Parallel Connection of Coaxcables

You are lucky, if have not one, I've two solutions for you:

• The first is an approximation and does not care much about how the system is build up
• The second is a much more convenient one, that you have a so called power splitter with input and output-matching.

1. Straight Forward Solution using equivalent circuit diagrams

Setting KVL and KCL of an infinitesimal section of the transmission line like the one depicted below

yields (as shown in more detail in this wiki link) to:

$$ \cfrac{\partial ^2 V(x)}{\partial z^2} + (R+j\omega L)\cdot(G+j\omega C)\, V(x) = 0 \\ \cfrac{\partial^2 I(x)}{\partial z^2} + (R+j\omega L)\cdot(G+j\omega C)\, I(x) = 0 \, . $$

Now igdl.y, in your case two transmission lines are connected in parallel! Looking at the equivalent circuit diagram of a transmission line (note that this circuit diagram is an infinite small section - it doesn't matter if you change R with L, etc.), you can easily conclude that:

$$R_\parallel = \cfrac{R}{2} \\ L_\parallel = \cfrac{L}{2}\\ G_\parallel = 2 \cdot G\\ C_\parallel = 2 \cdot C$$

Solving the partial differential equation leads to an characteristic wave impedance of

$$Z_{\parallel0} = \sqrt{\frac{\frac{R}{2} + j\omega\,\frac{L}{2}}{2 G + j\omega\, 2 C}\,} = \cfrac{1}{2} \cdot \sqrt{\cfrac{R + j\,\omega\, L}{ G + j\,\omega\, C}} = \cfrac{Z_o}{2}\,~\,.$$

Hence assuming equal lengths of the transmission lines, results in the following equivalent circuit:

^{simulate this circuit – Schematic created using CircuitLab}

BTW: This model is only, and only valid if the length of both cables are equal! Otherwise you have different times until the wave reaches the resistor, and got partly reflected if the wave impedance and the load don't match.

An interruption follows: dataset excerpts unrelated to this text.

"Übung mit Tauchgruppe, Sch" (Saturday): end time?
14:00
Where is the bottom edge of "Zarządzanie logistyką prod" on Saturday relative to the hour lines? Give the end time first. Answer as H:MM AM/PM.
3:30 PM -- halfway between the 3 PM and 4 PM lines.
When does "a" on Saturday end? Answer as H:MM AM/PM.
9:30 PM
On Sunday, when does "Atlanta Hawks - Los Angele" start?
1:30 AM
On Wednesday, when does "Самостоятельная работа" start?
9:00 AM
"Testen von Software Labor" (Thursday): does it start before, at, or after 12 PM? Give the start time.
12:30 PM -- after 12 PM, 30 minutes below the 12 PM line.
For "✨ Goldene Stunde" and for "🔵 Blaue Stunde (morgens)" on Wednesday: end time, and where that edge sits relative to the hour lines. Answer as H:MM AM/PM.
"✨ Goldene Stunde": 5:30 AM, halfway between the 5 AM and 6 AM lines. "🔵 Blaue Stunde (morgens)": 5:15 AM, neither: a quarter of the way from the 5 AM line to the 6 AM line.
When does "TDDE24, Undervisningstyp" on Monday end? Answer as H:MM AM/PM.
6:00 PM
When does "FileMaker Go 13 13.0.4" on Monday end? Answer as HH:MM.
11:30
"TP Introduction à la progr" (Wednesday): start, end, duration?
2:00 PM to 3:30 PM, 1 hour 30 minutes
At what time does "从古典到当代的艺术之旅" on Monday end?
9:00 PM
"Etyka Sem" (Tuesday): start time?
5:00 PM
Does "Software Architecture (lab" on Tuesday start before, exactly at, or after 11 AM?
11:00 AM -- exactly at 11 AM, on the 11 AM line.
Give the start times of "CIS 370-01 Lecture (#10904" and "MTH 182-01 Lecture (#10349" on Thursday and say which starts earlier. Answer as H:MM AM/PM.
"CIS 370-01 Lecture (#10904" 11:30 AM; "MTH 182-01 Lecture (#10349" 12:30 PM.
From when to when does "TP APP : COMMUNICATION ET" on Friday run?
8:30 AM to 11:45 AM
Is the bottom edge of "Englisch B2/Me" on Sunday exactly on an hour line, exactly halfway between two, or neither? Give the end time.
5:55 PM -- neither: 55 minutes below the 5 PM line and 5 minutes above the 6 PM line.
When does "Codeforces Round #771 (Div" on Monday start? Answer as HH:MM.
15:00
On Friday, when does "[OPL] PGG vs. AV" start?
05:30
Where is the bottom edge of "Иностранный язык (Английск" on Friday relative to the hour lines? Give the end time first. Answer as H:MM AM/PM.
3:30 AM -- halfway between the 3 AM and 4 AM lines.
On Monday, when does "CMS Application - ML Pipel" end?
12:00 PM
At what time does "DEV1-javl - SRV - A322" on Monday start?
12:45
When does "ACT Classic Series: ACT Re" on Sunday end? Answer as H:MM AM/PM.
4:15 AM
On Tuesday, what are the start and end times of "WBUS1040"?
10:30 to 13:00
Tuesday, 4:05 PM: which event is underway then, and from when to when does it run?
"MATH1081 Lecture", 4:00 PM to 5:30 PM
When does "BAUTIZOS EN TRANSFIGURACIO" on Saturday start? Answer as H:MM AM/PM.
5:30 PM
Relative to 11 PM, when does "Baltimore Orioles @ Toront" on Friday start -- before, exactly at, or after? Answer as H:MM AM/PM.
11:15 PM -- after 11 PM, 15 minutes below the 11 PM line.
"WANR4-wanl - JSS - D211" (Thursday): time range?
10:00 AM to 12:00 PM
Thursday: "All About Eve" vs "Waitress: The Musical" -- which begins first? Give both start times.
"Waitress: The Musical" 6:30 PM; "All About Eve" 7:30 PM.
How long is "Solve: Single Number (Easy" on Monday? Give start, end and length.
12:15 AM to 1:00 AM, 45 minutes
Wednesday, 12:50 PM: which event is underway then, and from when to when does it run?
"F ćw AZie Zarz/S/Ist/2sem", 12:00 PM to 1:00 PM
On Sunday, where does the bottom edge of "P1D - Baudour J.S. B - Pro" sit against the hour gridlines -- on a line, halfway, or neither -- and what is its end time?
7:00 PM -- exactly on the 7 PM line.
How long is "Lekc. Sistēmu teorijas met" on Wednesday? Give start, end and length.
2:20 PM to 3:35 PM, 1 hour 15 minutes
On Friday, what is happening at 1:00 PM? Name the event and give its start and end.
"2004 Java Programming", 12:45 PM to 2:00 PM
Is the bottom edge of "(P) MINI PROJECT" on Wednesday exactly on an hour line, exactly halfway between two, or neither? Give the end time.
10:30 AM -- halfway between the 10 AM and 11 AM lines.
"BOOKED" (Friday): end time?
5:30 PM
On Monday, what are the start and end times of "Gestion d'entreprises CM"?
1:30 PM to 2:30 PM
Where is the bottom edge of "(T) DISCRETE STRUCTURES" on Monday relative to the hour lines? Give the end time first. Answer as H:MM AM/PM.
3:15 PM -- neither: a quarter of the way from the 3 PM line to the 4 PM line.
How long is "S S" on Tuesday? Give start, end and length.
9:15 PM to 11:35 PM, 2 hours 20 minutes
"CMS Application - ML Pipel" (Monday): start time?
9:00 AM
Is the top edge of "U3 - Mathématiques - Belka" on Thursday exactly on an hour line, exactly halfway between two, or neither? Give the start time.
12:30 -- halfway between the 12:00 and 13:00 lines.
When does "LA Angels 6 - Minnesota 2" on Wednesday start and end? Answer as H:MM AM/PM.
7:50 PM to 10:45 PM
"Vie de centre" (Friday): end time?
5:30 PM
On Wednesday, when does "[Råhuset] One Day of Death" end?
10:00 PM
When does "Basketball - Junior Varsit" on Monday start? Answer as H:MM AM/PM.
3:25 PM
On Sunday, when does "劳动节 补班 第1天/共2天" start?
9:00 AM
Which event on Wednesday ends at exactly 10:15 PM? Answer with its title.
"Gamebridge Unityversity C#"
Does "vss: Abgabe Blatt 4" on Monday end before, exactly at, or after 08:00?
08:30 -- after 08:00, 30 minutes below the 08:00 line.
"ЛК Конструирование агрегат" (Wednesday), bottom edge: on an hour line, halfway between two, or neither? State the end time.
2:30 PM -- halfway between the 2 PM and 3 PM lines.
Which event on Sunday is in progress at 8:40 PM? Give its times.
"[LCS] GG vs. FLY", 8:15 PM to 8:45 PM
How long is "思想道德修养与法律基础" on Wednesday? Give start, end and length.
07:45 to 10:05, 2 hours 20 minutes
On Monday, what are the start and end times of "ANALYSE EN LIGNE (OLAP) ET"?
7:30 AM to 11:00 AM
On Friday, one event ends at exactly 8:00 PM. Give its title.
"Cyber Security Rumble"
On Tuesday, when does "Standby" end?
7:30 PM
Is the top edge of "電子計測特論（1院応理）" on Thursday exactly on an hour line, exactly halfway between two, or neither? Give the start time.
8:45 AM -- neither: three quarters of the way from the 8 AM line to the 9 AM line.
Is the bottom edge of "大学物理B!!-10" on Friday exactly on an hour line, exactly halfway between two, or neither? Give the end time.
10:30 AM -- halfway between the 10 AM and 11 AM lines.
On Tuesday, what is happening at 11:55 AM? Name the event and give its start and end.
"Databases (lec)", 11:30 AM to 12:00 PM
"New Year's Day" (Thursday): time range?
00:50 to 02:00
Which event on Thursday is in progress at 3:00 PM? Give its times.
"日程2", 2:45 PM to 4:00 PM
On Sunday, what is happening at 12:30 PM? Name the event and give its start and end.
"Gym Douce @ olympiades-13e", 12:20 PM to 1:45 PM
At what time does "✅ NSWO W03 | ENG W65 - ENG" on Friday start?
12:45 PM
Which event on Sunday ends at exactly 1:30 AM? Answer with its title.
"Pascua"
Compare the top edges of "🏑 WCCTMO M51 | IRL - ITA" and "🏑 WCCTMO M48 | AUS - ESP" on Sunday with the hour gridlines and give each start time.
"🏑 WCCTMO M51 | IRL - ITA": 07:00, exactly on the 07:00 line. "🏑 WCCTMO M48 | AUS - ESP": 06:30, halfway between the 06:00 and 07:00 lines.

In your special case the load and the wave impedance are matched, resulting in no reflection.

In case you are not interested in timing issues (how long does it take for the wave from port 2 to the load) you can simplify this circuit further: Since you have no reflection, the 37.5 transmission line and load simplifies to following equivalent circuit diagram (this can be rational if only interested in a power-analysis):

^{simulate this circuit}

Discussion:

As you can see in this equivalent circuit diagram, due to different wave impedance you will have reflection at the joint connection where the 75 and 37.5 ohm transmission line will meet. This discussion has only academic character, since you have to take the geometry of the joint connection into account. To get a lumped equivalent circuit you have to apply Maxwell's equations on the geometry of the joint connection, that involves the materials and geometries. The result will be a frequency dependent impedance model; typical it's represented as S-matrix.

Parallel Connection of transmission lines have many practical issues:

• You can make an overall transmission line having another wave impedance
• With 2 cables the max. allowable power rating doubles in sum

2. A Much More Realistic Scenario - Using an Wilkinson Divider

Since RF engineer doesn't like to make their life's a hell, they make such joint connection in a much proper way:

They make the input and outputs of the divider (the thing that's split the input into to two outputs; it divides the input power into two output powers) and tries to match the (system) wave impedance.

Such a rf-device can be an Wilkinson divider as depicted in the picture below (taken from wikipedia). This device works only in a small frequency range, which is acceptable in most cases. Further: the 50 ohm has be replaced by 75 ohm, and the 71 ohm by 105 ohm in your question.

Using such a device, yields to the following equivalent circuit diagram:

^{simulate this circuit}

There are a lot of devices which allow to maintain the wave impedance. So, the question you were given isn't clear enough to say what exactly happens. But I would prefer to take the second case.